3. Em 2005 você foi considerada uma das “Mulheres mais Influentes do Brasil” nas áreas de Marketing e Publicidade pela Revista Forbes. Hoje, representa o Movimento Círculo de Criativas, iniciativa internacional que reúne profissionais de criação para fortalecer e valorizar o talento feminino na propaganda. Comente mais sobre este projeto.
Fui indicada 2 vezes como uma das Mulheres Mais Influentes nas áreas de Marketing e Publicidade pela Forbes. Isso me deixa muito feliz. É gratificante saber que minha contribuição pra indústria da comunicação foi reconhecida por um veículo dessa importância.
E isso abre espaço pra outras criativas. Acredito que o trabalho desenvolvido ao longo da minha trajetória, em especial na McCann, tenha colaborado.
Em relação ao Círculo de Criativas Brasil, o convite me chegou através do Chile, no ano passado. Estavam começando a se organizar e convidar outros países da América Latina. O curioso é que em pouco mais de 6 meses a coisa cresceu exponencialmente.
Hoje, o Círculo de Criativas Latam, marca-mãe, reúne 16 países: Argentina, Brasil, Bolívia, Chile, Colômbia, Costa Rica, El Salvador, Equador, Guatemala, Honduras, México, Panamá, Paraguai, Peru, Porto Rico e Uruguai.
Nosso objetivo é um só: fortalecer o trabalho das mulheres criativas ligadas à indústria da comunicação, pois ainda há um desequilíbrio grande em relação aos homens: níveis salariais desiguais, poucas promoções e contratações para cargos de gestão, pequena presença em júris nacionais e internacionais. Acredito até que na América Latina isso seja ainda pior do que aqui.

## DADOS EXIBIDOS

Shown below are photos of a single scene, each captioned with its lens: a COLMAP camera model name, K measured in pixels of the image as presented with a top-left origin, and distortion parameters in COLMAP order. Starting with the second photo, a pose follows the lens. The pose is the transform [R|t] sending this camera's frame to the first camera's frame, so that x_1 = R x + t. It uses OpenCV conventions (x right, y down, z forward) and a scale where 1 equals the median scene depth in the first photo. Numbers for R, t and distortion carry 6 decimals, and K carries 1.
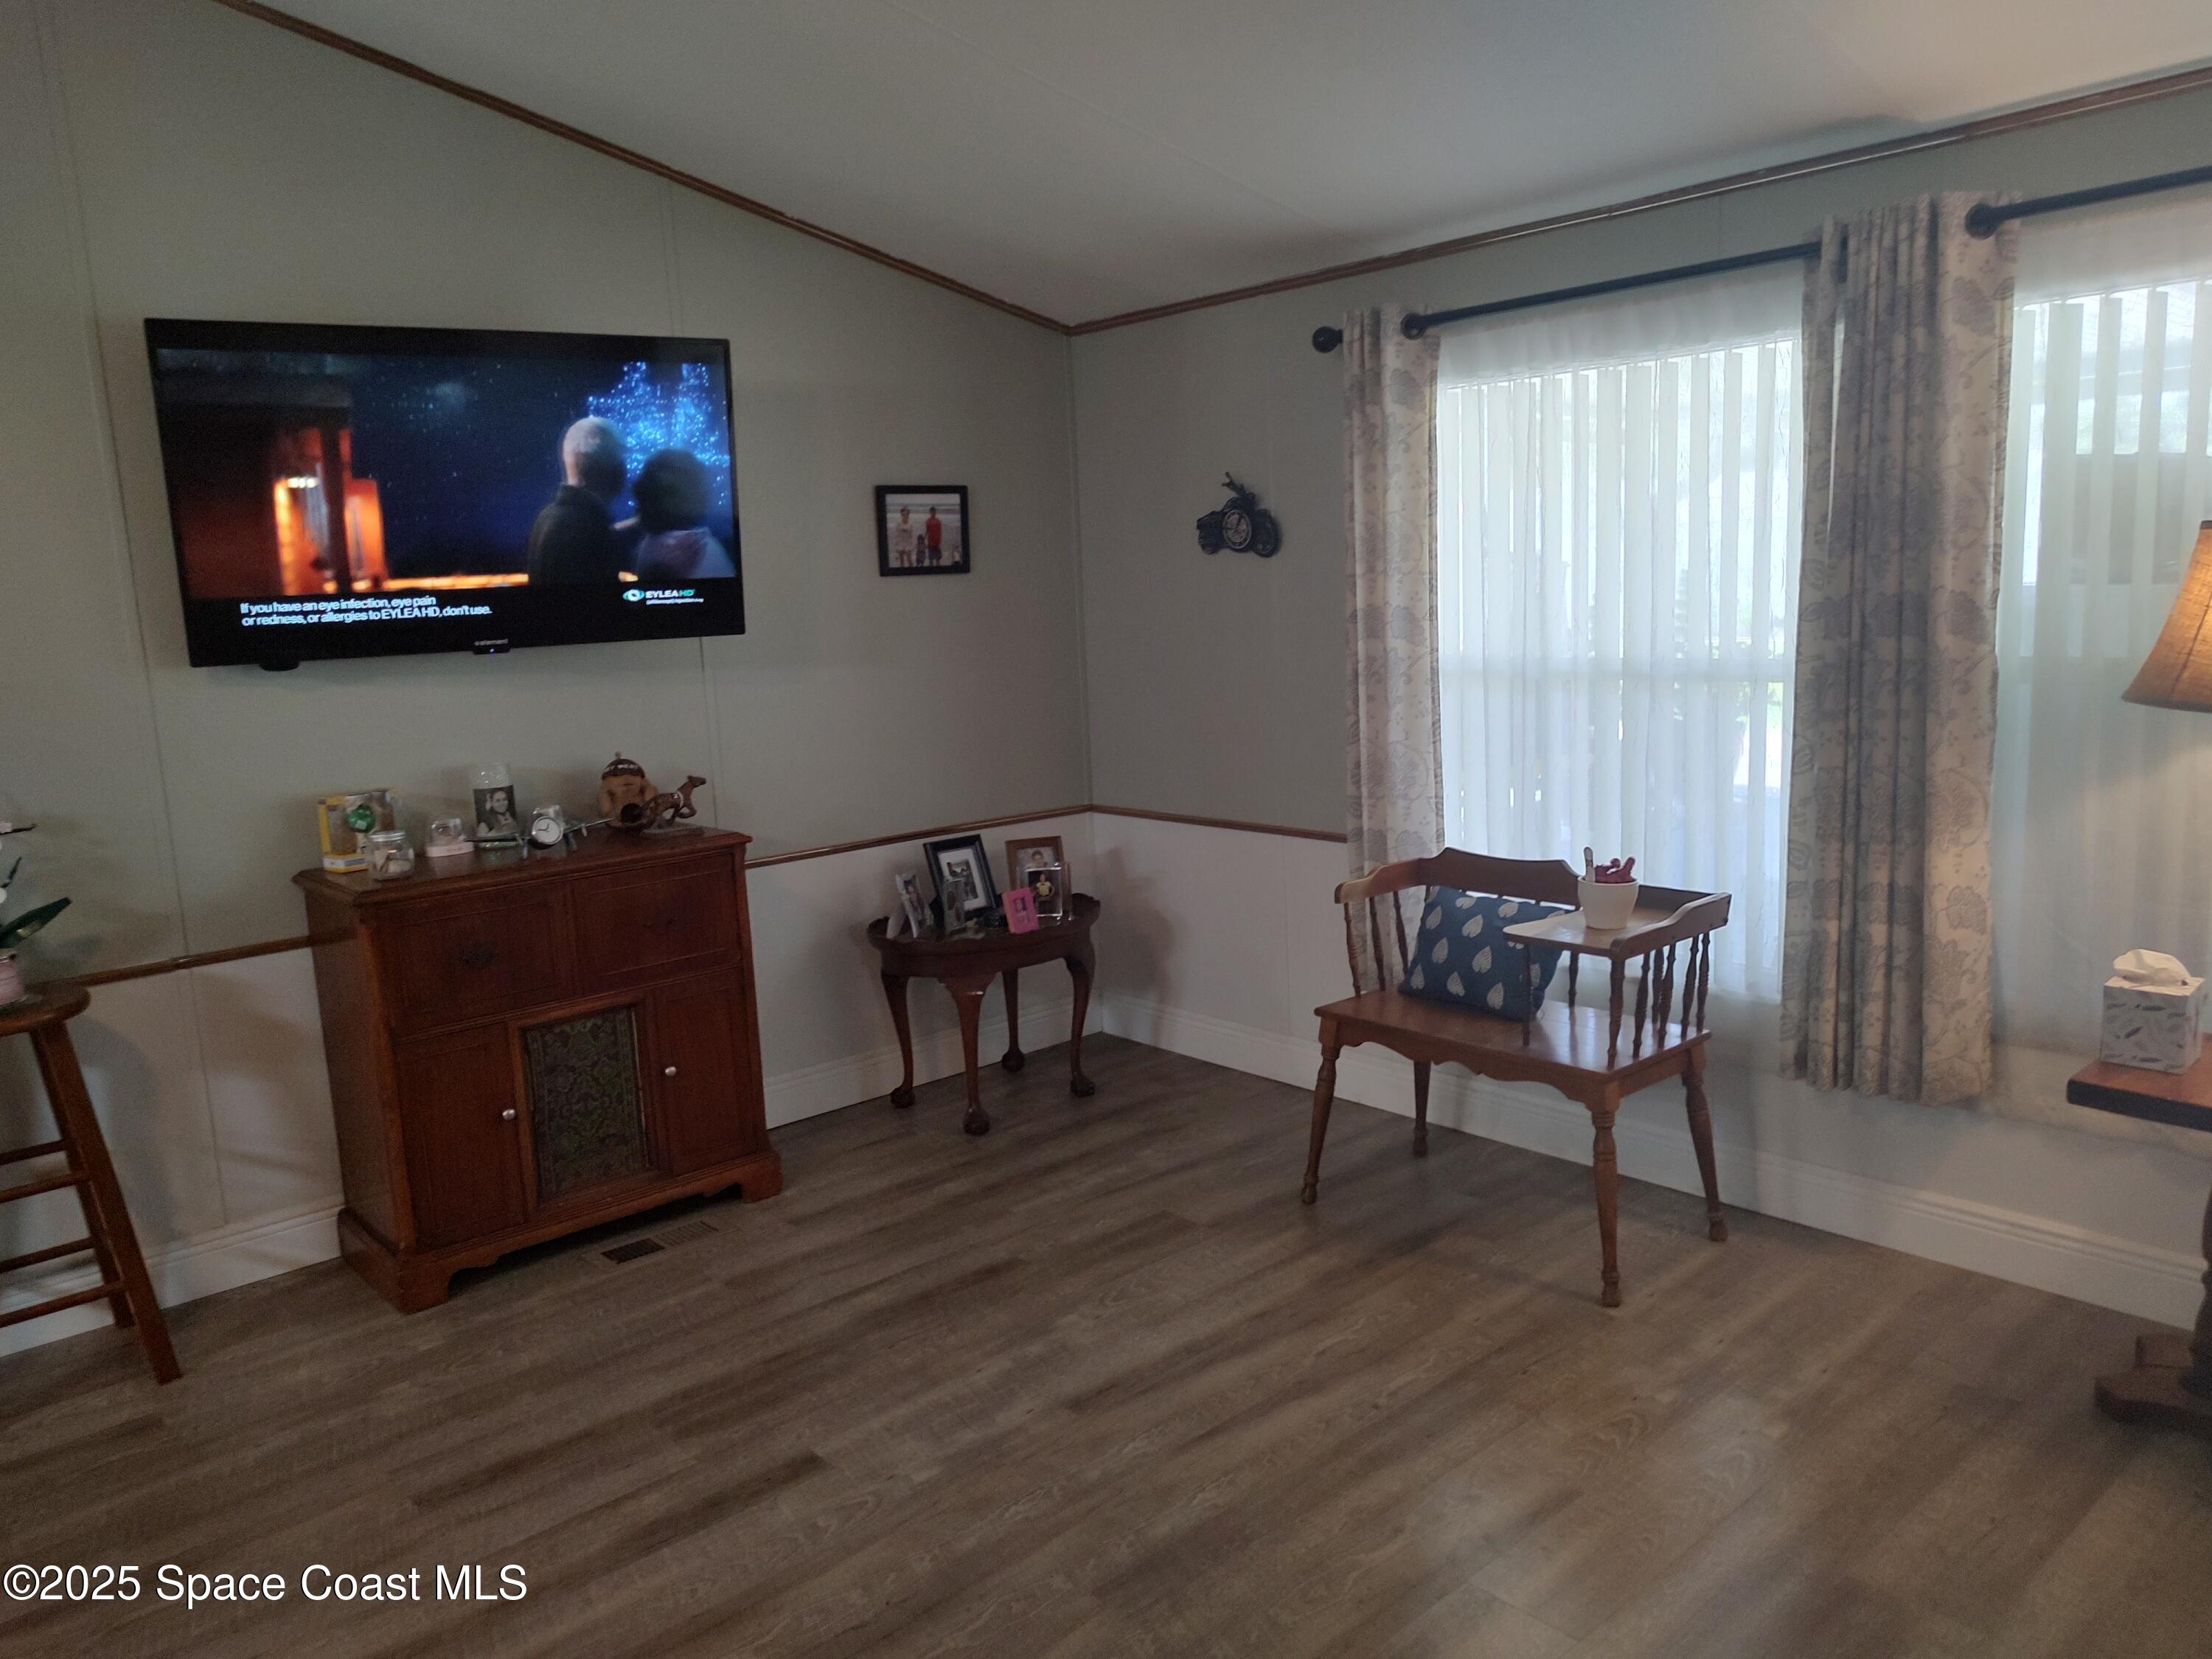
lens RADIAL K [[1621.5, 0, 1106.0], [0, 1621.5, 829.5], [0, 0, 1]] dist [0.002185, -0.003276]
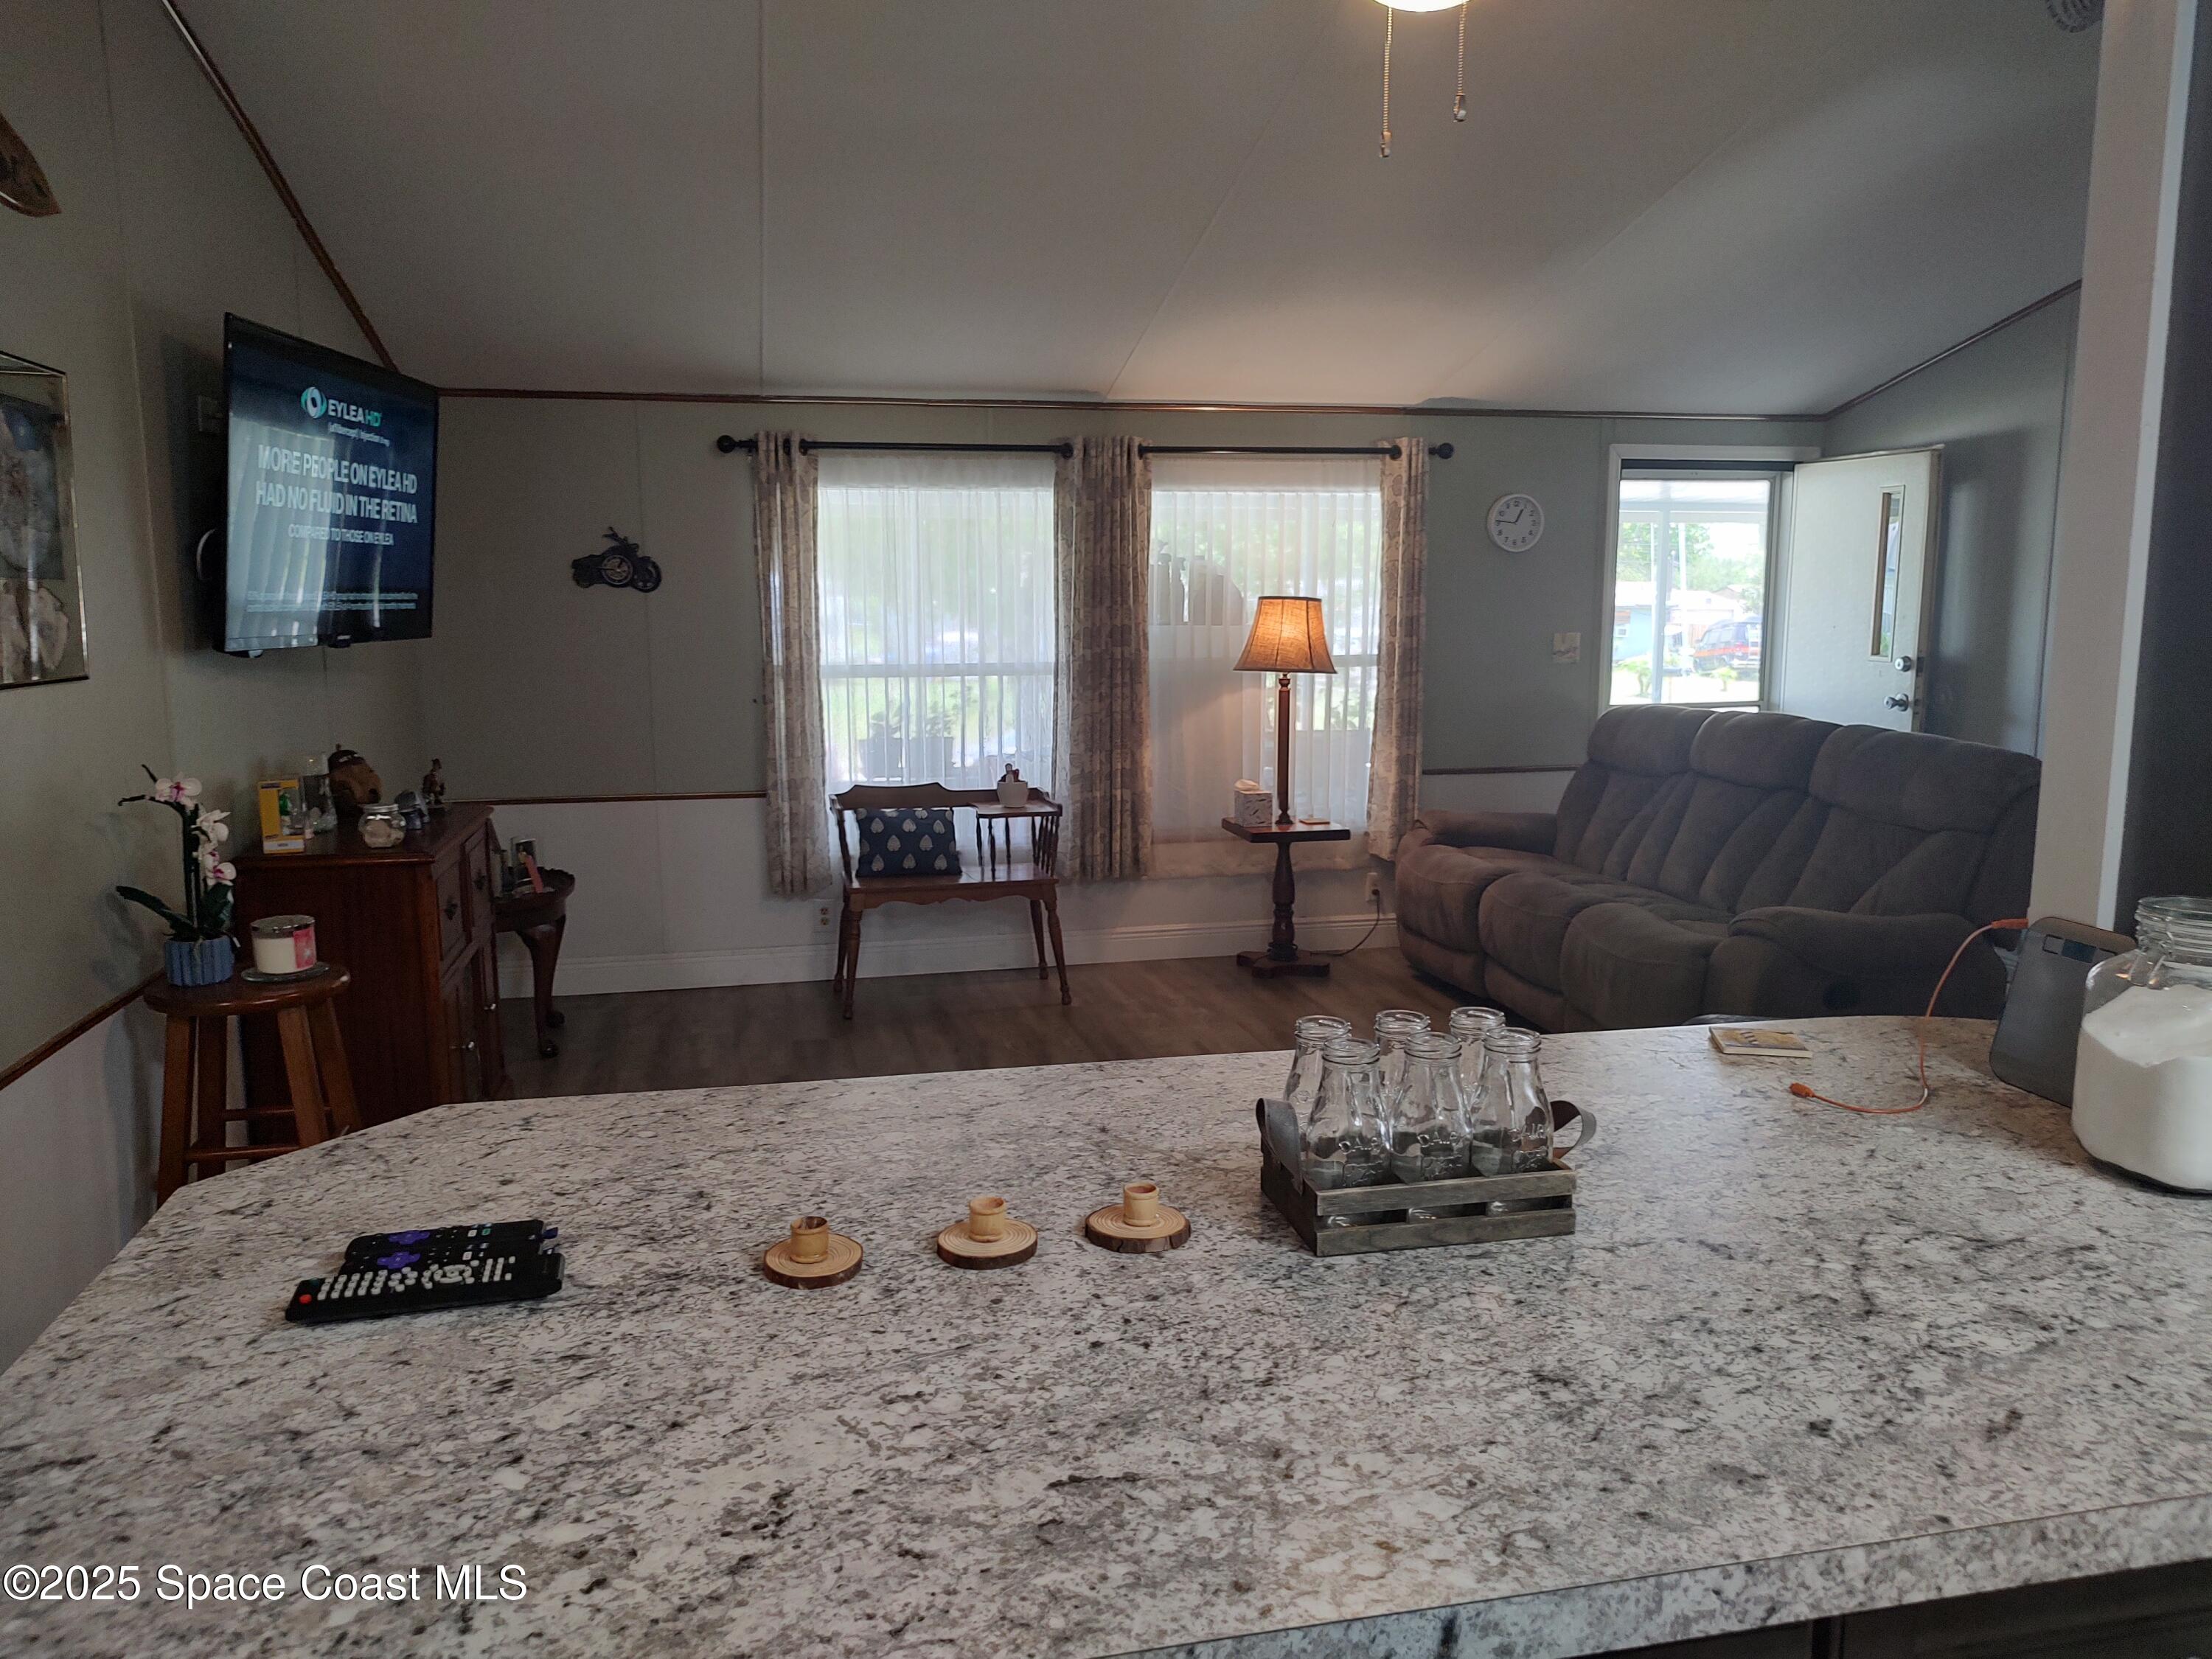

## INSTRUÇÃO DA TAREFA A
Responda a estas perguntas com base na entrevista sobre o Círculo de Criativas:
(i) Quantas vezes a pessoa entrevistada foi indicada pela Forbes como uma das Mulheres Mais Influentes nas áreas de Marketing e Publicidade?
(ii) De que país chegou o convite para o Círculo de Criativas Brasil?
(iii) Quantos países o Círculo de Criativas Latam reúne hoje?
## INSTRUÇÃO DA TAREFA B
Prossiga com a entrevista sobre o Círculo de Criativas, começando logo após a última frase apresentada.
A listagem não é necessária para resolver nada aqui.

## RESPOSTA A
(i) Duas vezes.
(ii) Do Chile.
(iii) Dezesseis países.

## RESPOSTA B
Quando recebi o convite, fiquei indecisa se iria conseguir conciliar minha agenda na agência com esse trabalho tão relevante.
Mas entendi que, como uma das poucas mulheres criativas que chegaram ao mais alto cargo de gestão – a presidência de uma grande multinacional como a McCann, eu devia isso para as criativas.
Aceitei a responsabilidade, porque acho que minha experiência pode ajudar a impulsionar esse movimento ainda mais. Tenho muito pra agregar e quero fazer isso. Muitas mulheres dizem que vêem em mim um exemplo real, a prova de que é possível, sim, pra uma criativa assumir responsabilidades maiores e ocupar uma cadeira que frequentemente só os homens ocupam.
Por isso, o Círculo está aberto para todas as criativas redatoras e diretoras de arte de agências on e off, diretoras de cinema, fotógrafas, designers, ilustradoras, criativas ligadas à area de produção e áudio. Não importa a idade, a etnia ou a orientação sexual.
Quem quiser se juntar a nós nesse movimento será muito bem-vinda!

4. Da MPM até a Nova/SB foi uma grande trajetória na propaganda brasileira. Qual aprendizado você teve ao longo da carreira e que é válido passar para quem acompanha o blog?
Olha, não é nenhum diagrama moderninho ou livro de auto-ajuda, mas tem palavras das quais não dá pra fugir: foco, disciplina, informação, dedicação, humildade pra aprender e se reciclar, flexibilidade pra lidar com as dificuldades com inteligência espiritual, que é um passo bem além da inteligência emocional.
Talento hoje não sobrevive sem sensibilidade, respeito, fé e altruísmo.
Construa um propósito que vá além da sua conta bancária e de algumas estatuazinhas na prateleira.
Publicidade e marketing tem função social, sim. Seja generoso, seja grato, e procure usar o que sabe pra compartilhar e transformar o planeta.

5. Como se manter tanto tempo na liderança de grandes agências, como McCann, Ogilvy e Nova/SB, sempre atualizada e criativa?
Valorizando o que eu sei e o que eu não sei. Ambas as premissas são igualmente importantes.
O que eu sei me dá segurança pra seguir. O que eu não sei me obriga a aprender. E uma coisa alimenta a outra.

6. O que realmente importa na hora de avaliar a pasta de um candidato a estágio?
Criação é um diamante que precisa ser burilado. Ver um portfolio, pra mim, é ficar sempre procurando Wally. Buscando aquela veia criativa que se esconde num trabalho ainda pouco maduro, mas que já revela o criativo maravilhoso de amanhã.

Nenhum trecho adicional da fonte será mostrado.